スマホの裏に装着する排熱ファンをオプションパーツとして用意したスマホAsus ROG phoneも発表されましたが、発熱対策なくしてモバイル端末の性能向上が望めない状況になっています。

発熱量が増える背景

トランジスタ密度とテクノロジレベルでの電力効率は、約3.6年に2倍ずつしか向上していない状況で、2年で2倍のペースの処理能力向上が続いているので、電力効率は悪化し、発熱量が増えます。

チップの省電力制御機能の向上や、マイクロアーキテクチャの見直し、コンパイラの改善などによっても発熱を年7%程度の状況に抑制できていますが、増える発熱量を相殺することは出来ていません。

増える発熱量は、TDP(設計時に想定する最大放熱量)を上げて、熱をまき散らしながら走るチップとして設計することにより対処することになります。
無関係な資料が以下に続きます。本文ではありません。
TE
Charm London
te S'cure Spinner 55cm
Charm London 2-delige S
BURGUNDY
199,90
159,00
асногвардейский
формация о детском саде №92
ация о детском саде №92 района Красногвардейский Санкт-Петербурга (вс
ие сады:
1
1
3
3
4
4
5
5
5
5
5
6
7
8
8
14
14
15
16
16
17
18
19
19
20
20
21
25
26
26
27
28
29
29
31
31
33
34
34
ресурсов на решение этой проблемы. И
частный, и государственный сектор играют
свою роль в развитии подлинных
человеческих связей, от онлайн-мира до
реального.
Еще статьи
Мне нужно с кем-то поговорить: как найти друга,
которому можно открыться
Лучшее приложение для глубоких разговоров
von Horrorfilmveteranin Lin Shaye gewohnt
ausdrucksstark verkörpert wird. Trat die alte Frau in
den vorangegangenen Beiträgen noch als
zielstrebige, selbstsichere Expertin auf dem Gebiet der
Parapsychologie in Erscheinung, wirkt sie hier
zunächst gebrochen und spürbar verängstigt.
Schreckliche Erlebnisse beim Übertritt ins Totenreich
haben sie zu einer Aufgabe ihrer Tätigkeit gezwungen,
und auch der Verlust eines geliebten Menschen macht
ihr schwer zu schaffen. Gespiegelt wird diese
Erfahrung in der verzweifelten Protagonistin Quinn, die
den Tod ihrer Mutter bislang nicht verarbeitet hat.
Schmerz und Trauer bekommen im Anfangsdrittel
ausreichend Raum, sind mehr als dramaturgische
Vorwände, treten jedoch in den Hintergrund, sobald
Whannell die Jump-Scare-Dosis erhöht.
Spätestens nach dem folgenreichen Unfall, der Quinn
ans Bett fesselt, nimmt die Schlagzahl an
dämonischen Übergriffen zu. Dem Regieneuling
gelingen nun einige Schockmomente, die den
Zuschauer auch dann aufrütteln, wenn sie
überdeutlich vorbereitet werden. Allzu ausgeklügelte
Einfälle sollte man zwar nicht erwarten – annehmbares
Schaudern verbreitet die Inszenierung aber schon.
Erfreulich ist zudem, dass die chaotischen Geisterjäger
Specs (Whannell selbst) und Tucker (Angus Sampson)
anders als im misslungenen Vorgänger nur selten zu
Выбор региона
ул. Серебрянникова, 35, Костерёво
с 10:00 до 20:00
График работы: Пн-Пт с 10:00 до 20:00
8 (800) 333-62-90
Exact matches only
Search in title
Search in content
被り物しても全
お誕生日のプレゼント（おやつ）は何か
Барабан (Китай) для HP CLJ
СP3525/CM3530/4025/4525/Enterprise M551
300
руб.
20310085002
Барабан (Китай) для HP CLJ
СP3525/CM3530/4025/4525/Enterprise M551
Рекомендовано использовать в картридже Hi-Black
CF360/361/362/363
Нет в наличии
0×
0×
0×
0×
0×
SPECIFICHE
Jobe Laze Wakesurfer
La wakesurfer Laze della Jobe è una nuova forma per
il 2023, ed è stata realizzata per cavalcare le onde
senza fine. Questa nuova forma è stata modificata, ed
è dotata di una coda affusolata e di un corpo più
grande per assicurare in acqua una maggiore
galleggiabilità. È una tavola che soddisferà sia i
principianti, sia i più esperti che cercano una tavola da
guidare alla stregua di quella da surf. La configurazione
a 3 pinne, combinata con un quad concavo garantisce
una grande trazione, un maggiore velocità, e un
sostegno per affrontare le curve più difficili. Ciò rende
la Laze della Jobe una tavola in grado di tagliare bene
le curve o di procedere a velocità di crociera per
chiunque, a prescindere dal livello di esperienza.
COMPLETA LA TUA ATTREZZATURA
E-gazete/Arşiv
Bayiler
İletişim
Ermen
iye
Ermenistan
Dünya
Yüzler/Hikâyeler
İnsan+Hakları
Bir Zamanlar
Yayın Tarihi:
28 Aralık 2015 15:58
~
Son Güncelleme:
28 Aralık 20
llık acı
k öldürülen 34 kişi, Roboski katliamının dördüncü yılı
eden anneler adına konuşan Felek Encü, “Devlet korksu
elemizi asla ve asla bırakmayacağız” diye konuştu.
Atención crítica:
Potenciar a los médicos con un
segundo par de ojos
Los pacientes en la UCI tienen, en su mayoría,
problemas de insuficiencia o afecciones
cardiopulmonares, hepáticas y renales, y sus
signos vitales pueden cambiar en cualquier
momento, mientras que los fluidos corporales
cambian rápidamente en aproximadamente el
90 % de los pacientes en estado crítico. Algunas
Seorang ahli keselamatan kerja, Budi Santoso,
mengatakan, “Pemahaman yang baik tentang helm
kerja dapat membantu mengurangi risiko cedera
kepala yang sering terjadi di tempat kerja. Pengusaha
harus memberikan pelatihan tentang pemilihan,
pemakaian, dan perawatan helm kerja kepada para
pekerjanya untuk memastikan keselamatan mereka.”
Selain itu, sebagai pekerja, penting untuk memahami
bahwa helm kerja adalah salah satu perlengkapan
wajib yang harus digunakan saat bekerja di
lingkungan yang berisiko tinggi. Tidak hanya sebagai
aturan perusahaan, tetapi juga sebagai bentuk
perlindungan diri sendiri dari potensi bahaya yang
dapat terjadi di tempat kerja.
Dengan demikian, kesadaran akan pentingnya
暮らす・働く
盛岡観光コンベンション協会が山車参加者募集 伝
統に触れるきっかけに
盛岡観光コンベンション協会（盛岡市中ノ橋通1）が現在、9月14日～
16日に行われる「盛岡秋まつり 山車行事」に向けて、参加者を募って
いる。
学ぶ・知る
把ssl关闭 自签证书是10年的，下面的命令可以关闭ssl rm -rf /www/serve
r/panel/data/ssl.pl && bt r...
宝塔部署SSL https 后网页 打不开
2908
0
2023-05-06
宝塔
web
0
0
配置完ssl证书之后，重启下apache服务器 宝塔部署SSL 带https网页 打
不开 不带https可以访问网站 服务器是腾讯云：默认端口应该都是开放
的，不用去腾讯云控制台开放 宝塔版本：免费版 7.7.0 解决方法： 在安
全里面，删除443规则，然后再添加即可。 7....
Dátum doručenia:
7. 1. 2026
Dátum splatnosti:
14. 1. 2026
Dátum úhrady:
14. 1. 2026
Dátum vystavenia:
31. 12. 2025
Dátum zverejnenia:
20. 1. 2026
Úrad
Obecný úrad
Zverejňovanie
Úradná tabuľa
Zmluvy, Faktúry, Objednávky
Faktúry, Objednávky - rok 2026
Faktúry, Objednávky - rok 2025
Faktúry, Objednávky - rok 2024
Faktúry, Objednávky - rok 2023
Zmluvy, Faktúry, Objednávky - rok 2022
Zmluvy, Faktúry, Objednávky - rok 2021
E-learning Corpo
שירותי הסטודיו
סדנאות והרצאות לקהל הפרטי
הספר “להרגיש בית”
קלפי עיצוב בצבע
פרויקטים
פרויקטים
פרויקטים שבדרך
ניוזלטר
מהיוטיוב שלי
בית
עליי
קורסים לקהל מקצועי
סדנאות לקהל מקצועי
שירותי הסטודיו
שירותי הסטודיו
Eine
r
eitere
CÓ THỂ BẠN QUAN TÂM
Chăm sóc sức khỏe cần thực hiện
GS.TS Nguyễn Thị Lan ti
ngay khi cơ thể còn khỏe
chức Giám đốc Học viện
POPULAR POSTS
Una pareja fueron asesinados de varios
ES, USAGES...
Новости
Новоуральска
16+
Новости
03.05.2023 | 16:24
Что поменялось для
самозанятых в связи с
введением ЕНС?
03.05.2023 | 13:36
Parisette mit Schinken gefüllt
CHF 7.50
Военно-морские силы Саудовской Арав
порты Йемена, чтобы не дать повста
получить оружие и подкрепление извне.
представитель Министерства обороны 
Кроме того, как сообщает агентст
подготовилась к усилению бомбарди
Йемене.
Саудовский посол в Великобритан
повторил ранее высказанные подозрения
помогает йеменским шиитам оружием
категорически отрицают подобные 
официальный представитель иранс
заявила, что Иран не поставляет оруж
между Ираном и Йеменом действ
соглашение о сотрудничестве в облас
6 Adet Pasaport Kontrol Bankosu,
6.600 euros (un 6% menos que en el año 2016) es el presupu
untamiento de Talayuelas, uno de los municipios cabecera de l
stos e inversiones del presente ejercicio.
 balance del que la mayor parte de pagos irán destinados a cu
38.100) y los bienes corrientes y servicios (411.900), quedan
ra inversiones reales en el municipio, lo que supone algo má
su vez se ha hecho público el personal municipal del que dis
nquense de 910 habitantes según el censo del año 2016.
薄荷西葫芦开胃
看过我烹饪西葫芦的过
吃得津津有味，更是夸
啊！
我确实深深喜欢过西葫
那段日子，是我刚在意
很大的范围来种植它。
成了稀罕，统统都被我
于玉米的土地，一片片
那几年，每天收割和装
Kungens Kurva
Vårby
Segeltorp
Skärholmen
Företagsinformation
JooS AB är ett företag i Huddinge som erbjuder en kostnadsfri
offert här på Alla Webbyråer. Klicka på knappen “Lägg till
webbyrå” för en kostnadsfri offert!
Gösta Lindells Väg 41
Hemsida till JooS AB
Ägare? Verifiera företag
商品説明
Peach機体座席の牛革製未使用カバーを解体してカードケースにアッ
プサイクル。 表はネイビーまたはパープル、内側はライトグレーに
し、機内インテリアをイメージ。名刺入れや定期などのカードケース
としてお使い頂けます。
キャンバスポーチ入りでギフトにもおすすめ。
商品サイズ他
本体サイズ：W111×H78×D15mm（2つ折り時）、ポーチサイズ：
年平気7%程度の発熱量の上昇には目をつぶって、処理能力向上優先でチップを設計していることが原因です。

処理能力の向上はマルチコア化頼み

1コア当たりの処理能力の向上は頭打ちで、CPUの処理能力向上はマルチコア化に頼るしかない状況に至っています。

MPU trends.png


1スレッドあたりの処理能力は2010年以降、5年で2.5倍程度しか向上していません

コアの数を増やして、処理能力を上げています。

2018年も、
Intelが、28コア・56 スレッドの「Core i7-8086K Limited Edition」(Base4GHz Turbo5GHz) 年内発売
AMD が32コア・64 スレッドの「Ryzen Threadripper」(Base3GHz) 2018年第3四半期発売
といったマルチコア化による処理能力向上競争が展開されています

モバイルチップでは、電力効率の悪化にも、発熱量の上昇にも目をつぶることができないので、デスクトップやサーバー用CPUのようなペースでの処理能力向上は難しくなっています。